Centuries of stargazing is placed against a background of Kings, Queens and dynasties, the legends and destiny of these world leaders enhanced by the purported omens in the sky.
And over 2,000 years ago, something in the sky lead a group of “Wise Men” to visit a babe in a manger who filled an ancient prophecy of a Messiah for the Hebrews. What was it?
Today, the 21st century war zone of Iran and Iraq is the ancient Shinar Plains, talked about in the Old Testament Bible, and where peoples of antiquity gave birth to their ideas about the Sun, Moon and stars.
Now considered the cradle of all civilized man, around 4,000 BC this region of the world east of Europe was a lush paradise and inhabited by an intelligent breed of human, the Sumerians.
Where they came from, how they got to Shinar, and where they learned their skilled ways is a mystery.

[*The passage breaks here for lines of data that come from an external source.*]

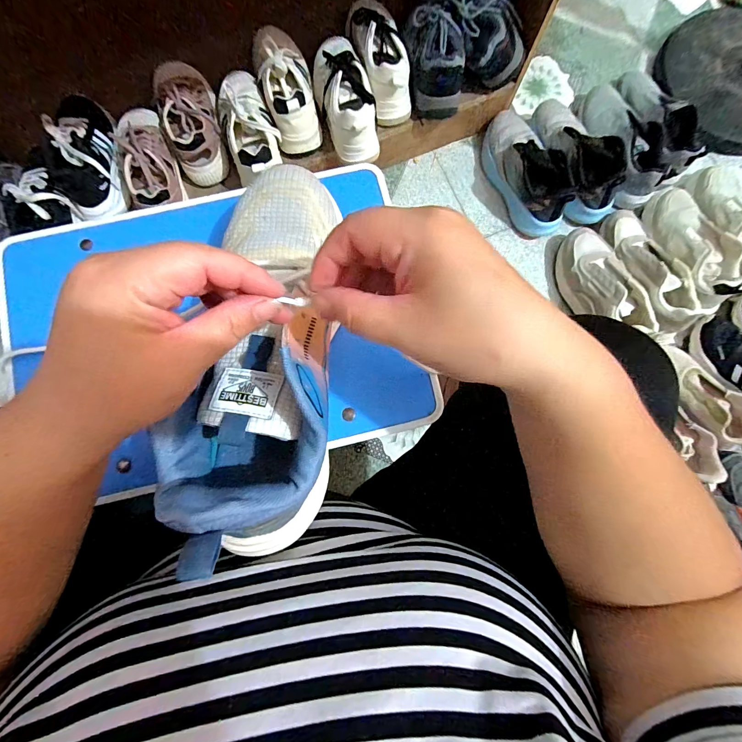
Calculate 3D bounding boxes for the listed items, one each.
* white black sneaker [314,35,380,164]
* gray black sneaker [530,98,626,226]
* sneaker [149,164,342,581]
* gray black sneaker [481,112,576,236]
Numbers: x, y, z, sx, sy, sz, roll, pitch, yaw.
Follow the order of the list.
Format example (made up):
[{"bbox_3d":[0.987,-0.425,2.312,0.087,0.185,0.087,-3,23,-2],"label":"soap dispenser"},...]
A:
[{"bbox_3d":[-0.052,-0.517,0.639,0.089,0.081,0.229,-20,83,-3],"label":"white black sneaker"},{"bbox_3d":[0.454,-0.467,0.743,0.124,0.098,0.278,-19,83,-3],"label":"gray black sneaker"},{"bbox_3d":[-0.069,-0.018,0.226,0.093,0.089,0.250,4,75,0],"label":"sneaker"},{"bbox_3d":[0.332,-0.436,0.745,0.103,0.101,0.279,-22,83,-3],"label":"gray black sneaker"}]

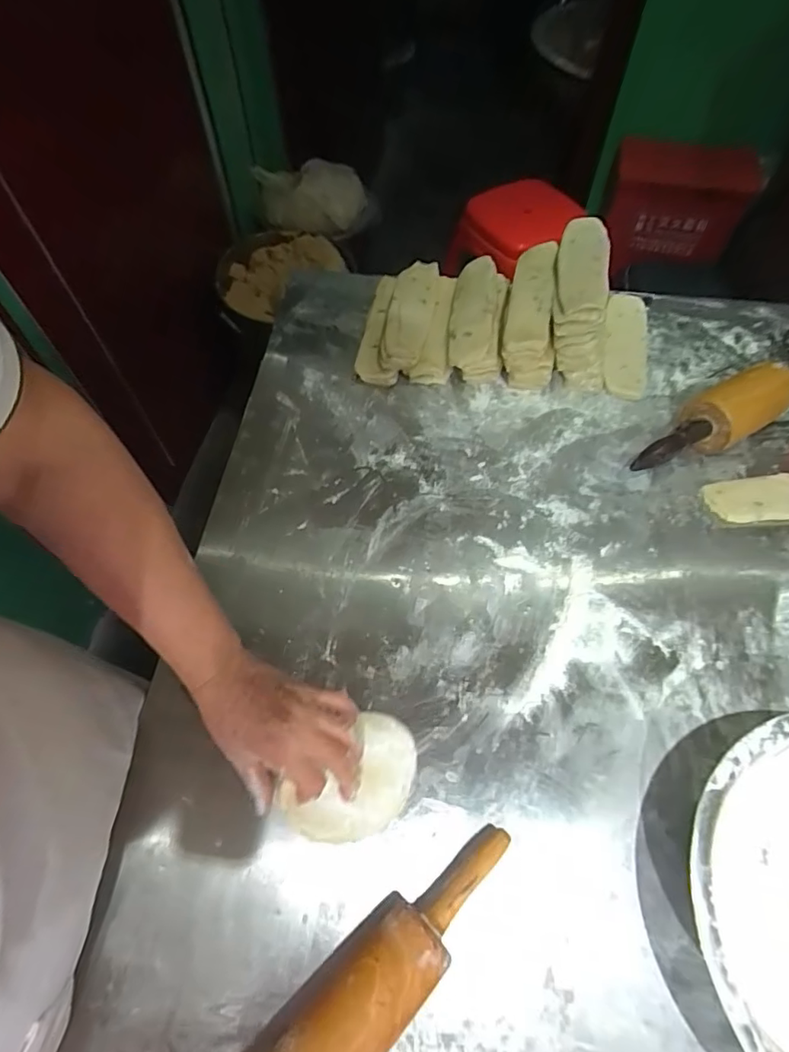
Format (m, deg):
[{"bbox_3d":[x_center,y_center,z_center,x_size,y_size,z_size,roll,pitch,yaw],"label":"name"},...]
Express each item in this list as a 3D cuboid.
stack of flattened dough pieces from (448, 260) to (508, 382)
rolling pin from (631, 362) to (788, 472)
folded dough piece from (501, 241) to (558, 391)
[{"bbox_3d":[0.116,-0.287,0.742,0.072,0.064,0.184,8,61,5],"label":"stack of flattened dough pieces"},{"bbox_3d":[0.422,-0.146,0.653,0.336,0.075,0.061,-28,64,-14],"label":"rolling pin"},{"bbox_3d":[0.186,-0.286,0.726,0.068,0.089,0.196,11,61,6],"label":"folded dough piece"}]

But the Sumerians pioneered irrigation, and turned the land between the two mighty rivers into rich farmland that would be known throughout history as the “Fertile Crescent.” Then, they rebuilt the villages into towns, and created pottery, artwork and music.
It was the ancient Sumerians who developed a numbering system based on 60 units—still used today in the minutes of an hour and degrees in a circle.
So long ago were these intelligent inhabitants of the Shinar Plains, no names existing of their scholars or leaders.
The Sumerian people lived in the lands around today’s Baghdad, and they built temples to the Gods.
And their Gods were the revered deities who controlled the skies above with impact on humans below, which was interpreted by the moving Sun, Moon and stars.
The Sumerians made stargazing the religious duties of special priests, and the science of astronomy was born. The stargazer priest was soon revered throughout ancient history as a sort of psychic. And the maligned, false science of astrology was born.
To many civilizations before and after the Sumerians, the movement of the Sun and Moon were the whim of God. The Earth was the center of the entire visible universe—a concept not debunked until the 17th Century.
Carefully plotted were the fixed star patterns that were imaginatively clumped together to form renderings of heroes, animals and everyday objects in the night sky. Many of today’s modern day constellations have had the same boundaries and names for thousands of years.
Then, there were the five stars that moved around the fixed patterns, today’s naked eye planets. Mysterious meteors streaked briefly across the sky, and occasionally a comet would slowly move through the heavens. Sometimes the full Moon would turn red or disappear. And once in a while the Sun would turn black in the daytime. For thousands of years, civilizations worldwide believed everything in the sky was controlled by a God and had meaning for humans.
Carefully watched were the five wandering stars as they moved around the sky. Today we know them as Mercury, Venus, Mars, Jupiter and Saturn, named after Roman gods. They were given different names by many civilizations, but their prophesized impact humanity was a universal belief.
When one or more of these wandering stars brightened and were near each other, the stargazing priests interpreted the “conjunction” as a celestial message from the Gods. The fate of kings and empires could be at stake.
The general population of ancient peoples knew the sky well—the star patterns being the foundation of mythogical stories told from generation to generation.
But it was up to the special stargazing priests to interpret the astrological horoscope of the heavens. Their powerful position helped shape the conquests and failures of history’s ancient kings and empires.